We now have a whole group of challenges that cannot be solved with design alone.

Grabbing a $50 template will get you a website, but code and images alone won’t get you over the line. Clients need the flexibility of a custom built digital product that suits their objectives, customers and content.

Designers obsess over tools and scripts to make their lives easier. Over the last year we have integrated Grunt into our workflow. Grunt is great at handling a whole host of monotonous tasks. This is where automation comes into its own. Our designers and developers now have more time to refine their work knowing time isn’t against them. An average designer will sit and compress a bunch of images by hand in Photoshop. A good one gets Grunt task to do this for them.

Automation tools are great. But not the only answer.

Automation tools are great. But not the only answer.

Automation isn’t contributing to web design’s downfall. We limit how much automated tools encroach on our workflow. Telling your client the website looks and acts the way it does because you let the automated web builder do the hard work might not go down too well. Unless specified early in the project, clients want a personal touch. We also like clients to have an input into how what the digital product looks like.
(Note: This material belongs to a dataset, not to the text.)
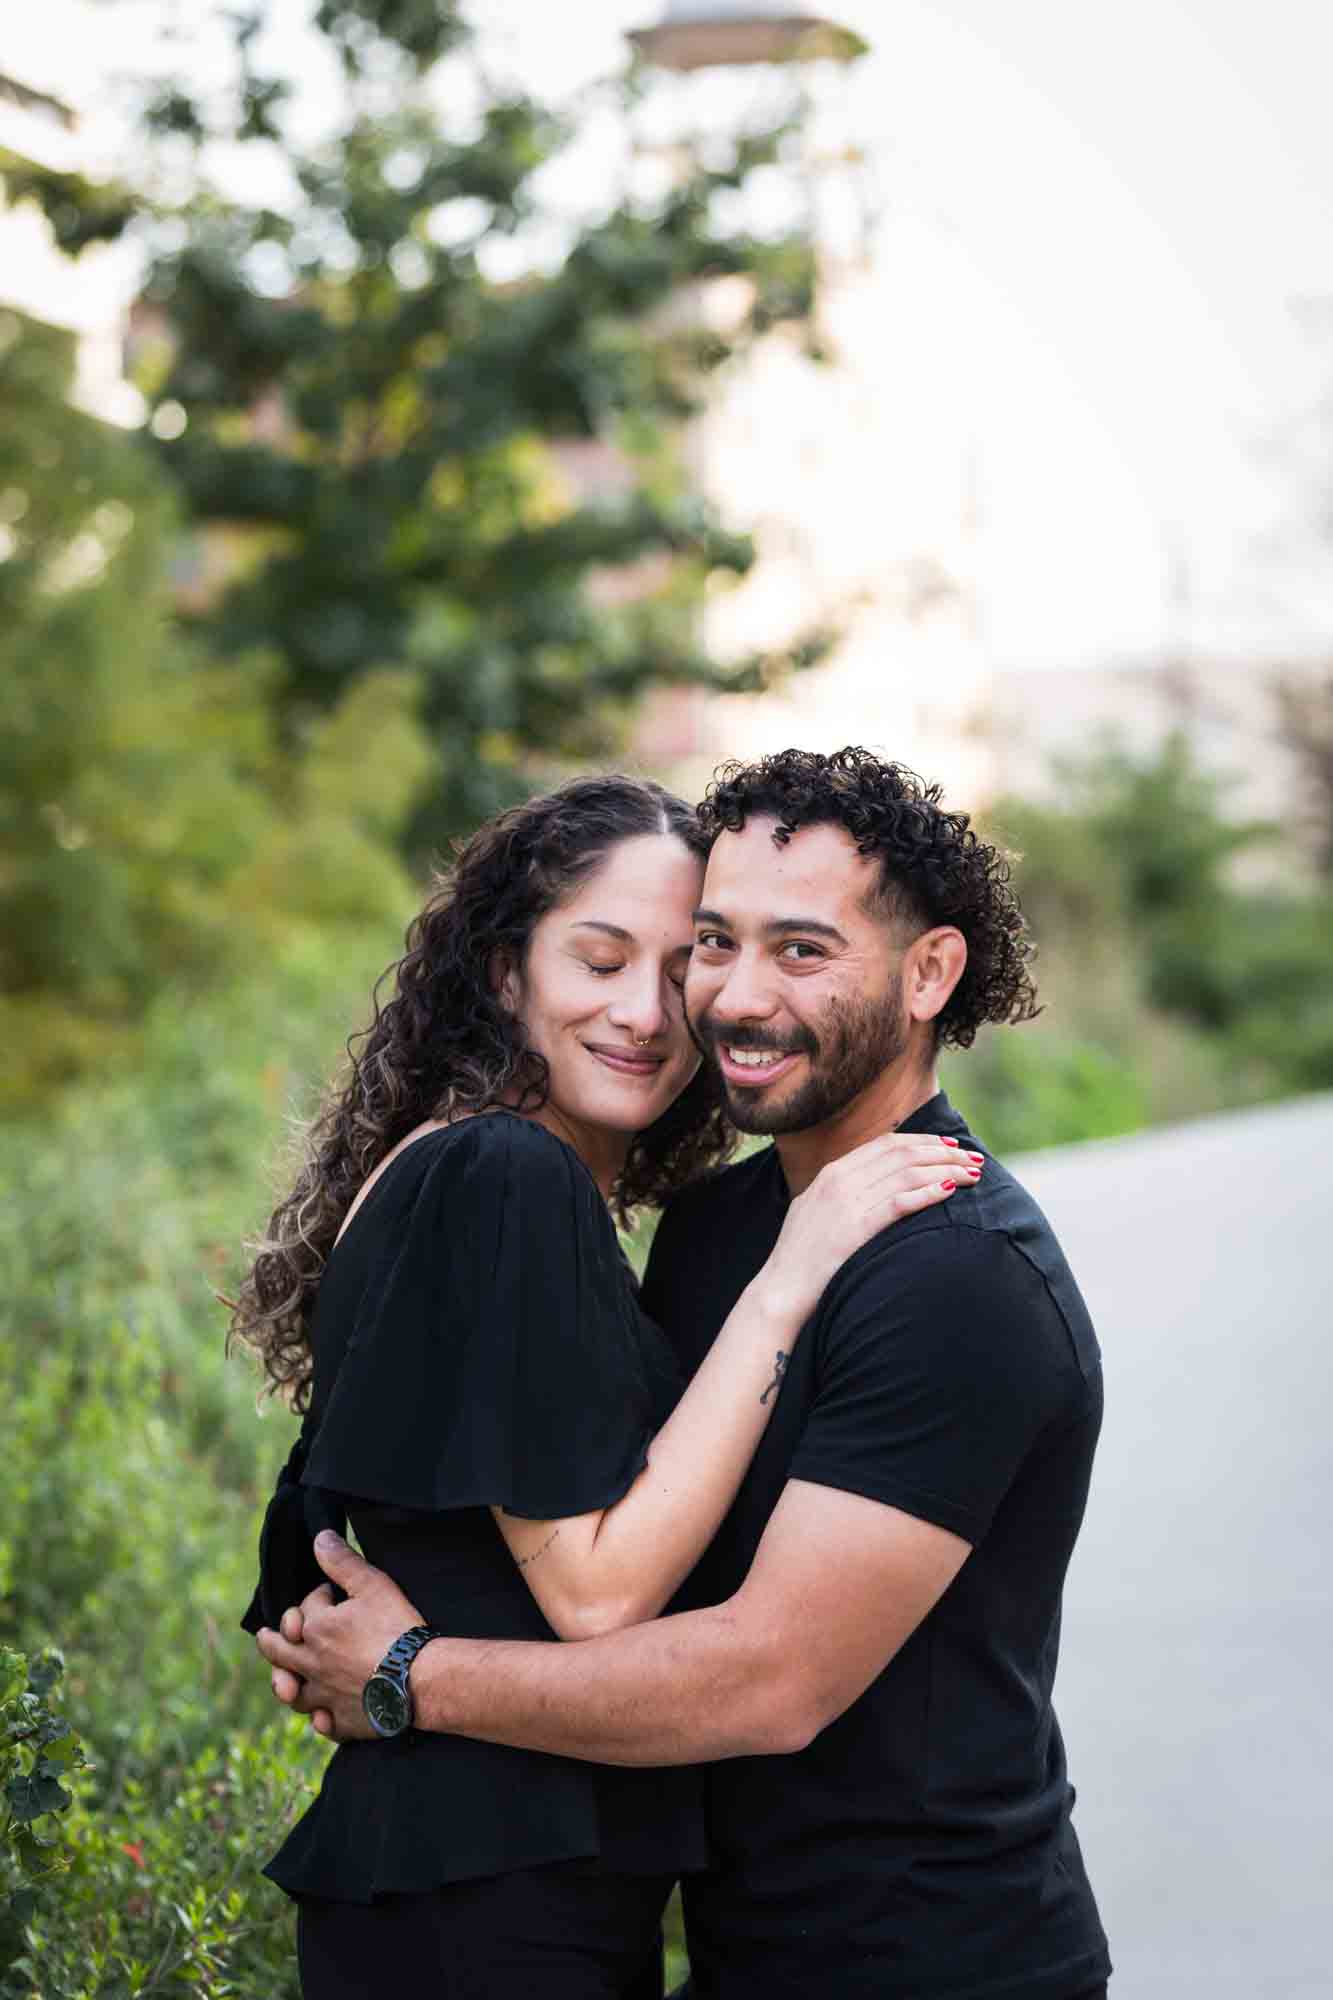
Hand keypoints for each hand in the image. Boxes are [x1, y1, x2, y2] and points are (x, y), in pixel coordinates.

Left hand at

It’s a great way to keep the client involved and engaged with the project. Strategy, rather than automated tools, inform the visual look and functionality of digital products.

The art of designing a website is far from dead. But the term is dying. We like to think of it as digital design, that acts as part of a the wider digital strategy. We cannot use the term web design to describe the vast range of skills needed to create a successful website.

A website isn’t just pages of code and images rendered in a browser, there’s a lot more to it than that.